Boris Johnson a gagné son pari : il remporte une majorité solide à la Chambre des Communes (chambre basse du Parlement Britannique), qui lui assure la ratification du traité de séparation du Royaume-Uni de l'Union Européenne.
Je ne suis pas heureux de ce résultat : les écologistes, au Royaume-Uni comme dans le reste de l'Europe ainsi que nos alliés nationalistes Écossais et Gallois avons toujours estimé que cette rupture est dommageable pour nos concitoyen.ne.s, d'un côté comme de l'autre de la Manche. Le Brexit est un jeu à somme négative; l'UE en ressort affaiblie. Mais, avec le référendum de 2016 et les élections législatives d'hier, la sanction démocratique est claire et tout démocrate doit s'y plier.
Le scrutin m'inspire les réflexions suivantes.
1. Les conservateurs doivent leur victoire autant à eux-mêmes (et à un mode de scrutin polarisant par nature) qu'à l’incompétence du leader de l'opposition Jeremy Corbyn. A la différence de Boris Johnson, qui a su unir son parti sur une ligne claire sur le Brexit (tout au moins dans son principe), le leader travailliste est depuis 2016 resté sur une position totalement floue. En réalité, Corbyn est un brexiter mais il dirige un parti dont l'essentiel des cadres et une partie substantielle de l'électorat voulait le maintien du pays dans l'UE. S'il voulait se donner une chance de gagner, il lui fallait à la fois assumer un choix clair sur le Brexit et, si ce choix était de maintenir le RU dans l'UE, une ligne politique générale susceptible de rallier non seulement les laissés-pour-compte (qu'il semble avoir perdus au profit des Tories) et le gros de la classe moyenne. La combinaison d'une ambiguïté permanente sur le Brexit et d'un programme ultra-socialiste était probablement inapte à assurer la victoire.
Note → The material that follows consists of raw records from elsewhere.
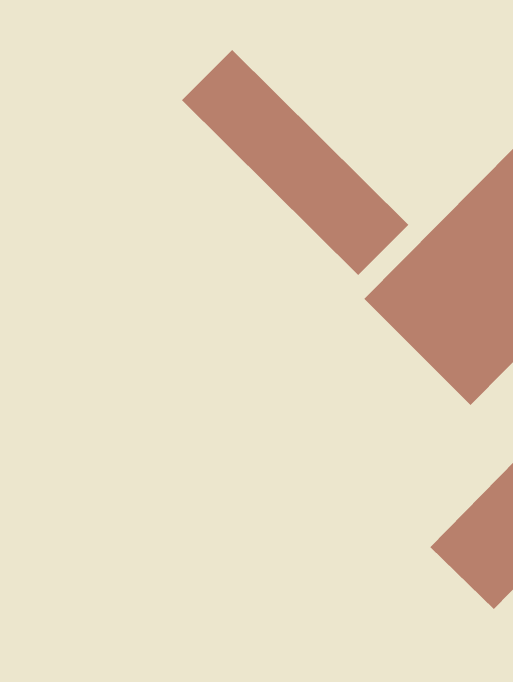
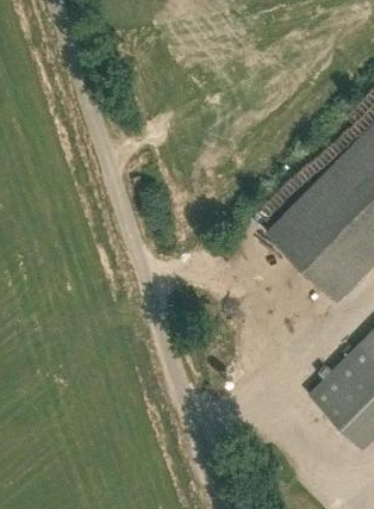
building: [181,49,409,276] -> none

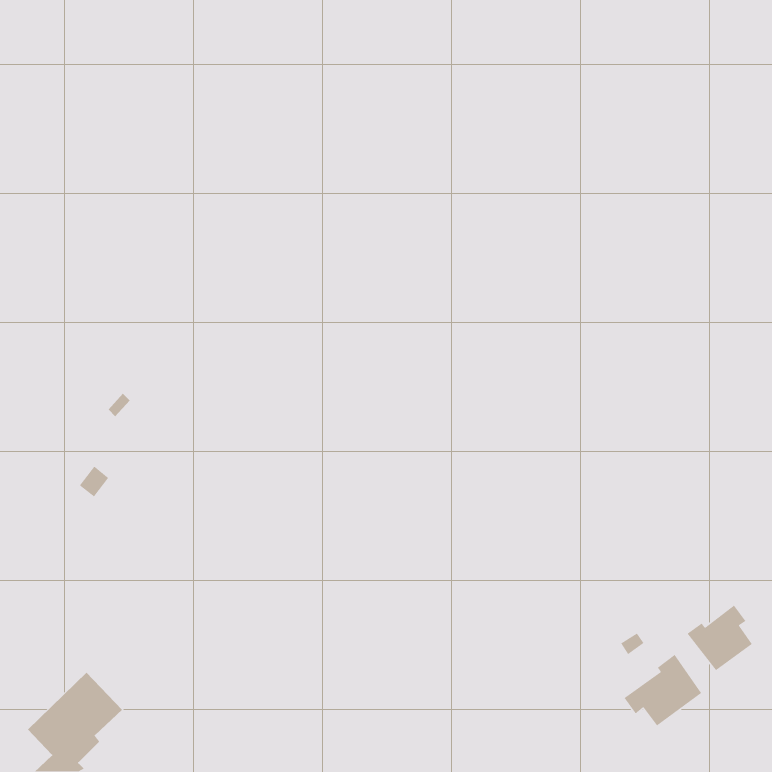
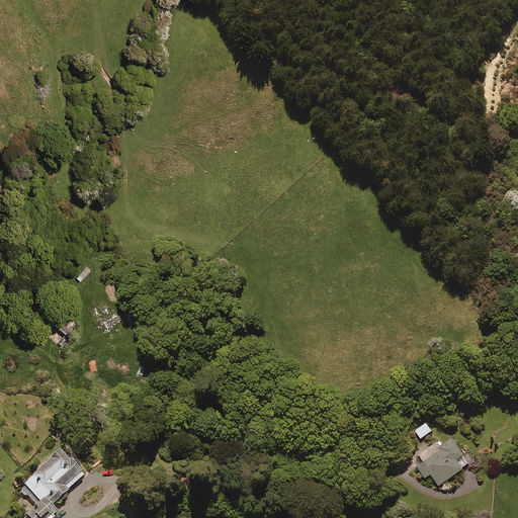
building: [687,605,753,671] -> none

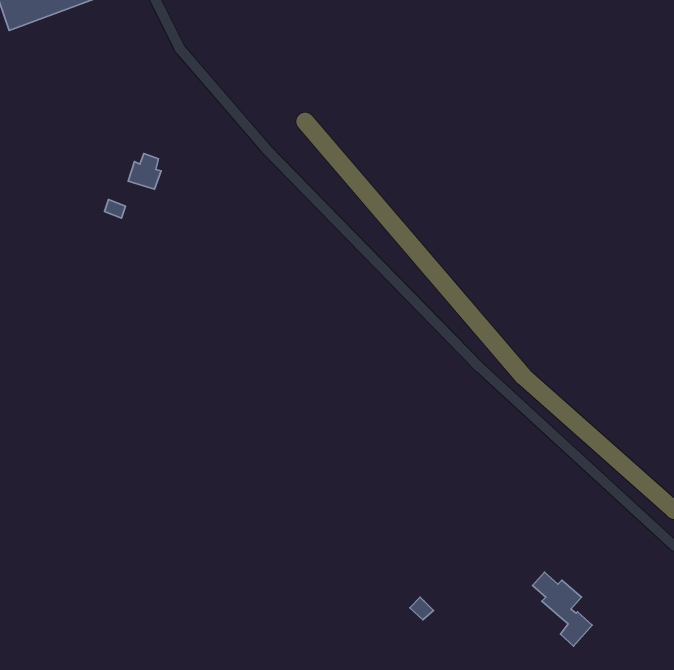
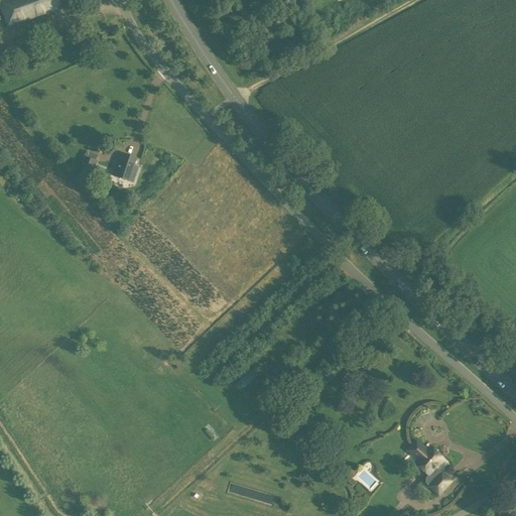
building: [128,154,161,189] -> [111,150,136,177]

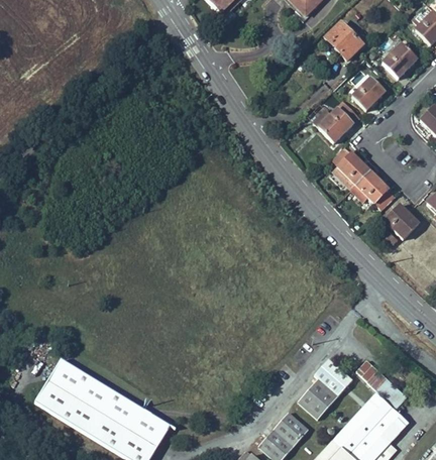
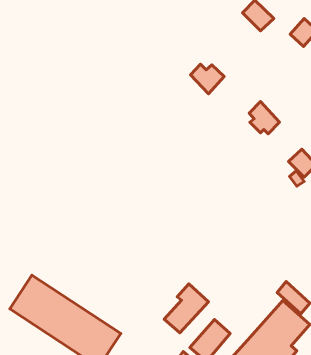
building: [351,76,386,110] -> none
building: [311,108,352,144] -> [191,64,224,94]
building: [350,171,397,213] -> none
building: [300,360,354,421] -> [164,284,209,333]

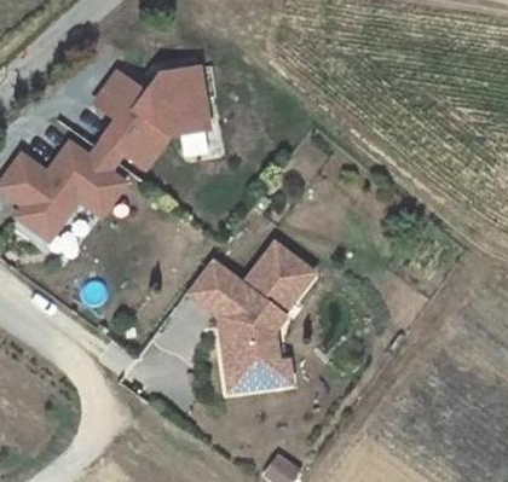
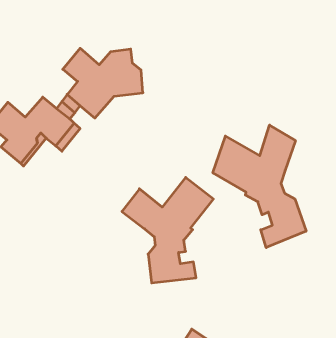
building: none -> [213,125,306,248]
2. La ratification désormais assurée du traité de séparation assurera bien la sortie du Royaume-Uni mais ne règle en rien la question des relations futures entre le pays et l'UE. D'ici fin 2020, les choses resteront en l'état : il s'agit d'une période transitoire qui maintient essentiellement le RU dans l'UE mais sans y avoir le moindre pouvoir décisionnel. La nature des relations économiques, sécuritaires, académiques, scientifiques... entre le pays et l'UE sera déterminée par une négociation qui mettra à nouveau à jour les contradictions du parti de Boris Johnson : en particulier, l'accès du Royaume-Uni au marché unique européen sera conditionné par son adhésion continue aux règles européennes. Si, comme il l'a affirmé à plusieurs reprises, Boris Johnson veut dévier significativement des standards sociaux, environnementaux, fiscaux... de l'UE, son pays perdra l'accès au marché. Par ailleurs, son néo-thatchérisme ne peut que lui aliéner ses nouveaux électeurs ex-travaillistes, qui veulent plutôt plus que moins d'Etat. Faut-il en déduire que Boris Johnson nous servira encore un de ces virages à 180° dont il est coutumier, l'avenir nous le dira.
3. La divergence politique est de plus en plus manifeste entre l'Angleterre et le Pays de Galles d'une part, pro-Brexit et de plus en plus à droite, et l'Ecosse, de plus en plus acquise au SNP, pro-UE et plutôt au centre-gauche sur le plan socio-économique. On peut donc s'attendre à la relance d'un processus référendaire sur une éventuelle indépendance de l'Ecosse, laquelle ferait dans la foulée acte de candidature à l'UE. Boris Johnson a promis de s'opposer à un nouveau référendum, mais une fois de plus, compte tenu de ses performances passées, sa parole ne vaut pas tripette.
Un dernier mot sur les Verts britanniques : Caroline Lucas a conservé son siège de députée, l'unique que nos amis détiennent à la Chambre des Communes. Un système électoral qui assure la victoire au candidat arrivé en tête, quel que soit son score (souvent bien en deçà de 50%) ne peut être qualifié de démocratique. Les élections européennes ont démontré que l'étiage des écologistes au Royaume Uni est de l'ordre de 10%; notre représentation au Parlement britannique est loin, très loin de refléter cela.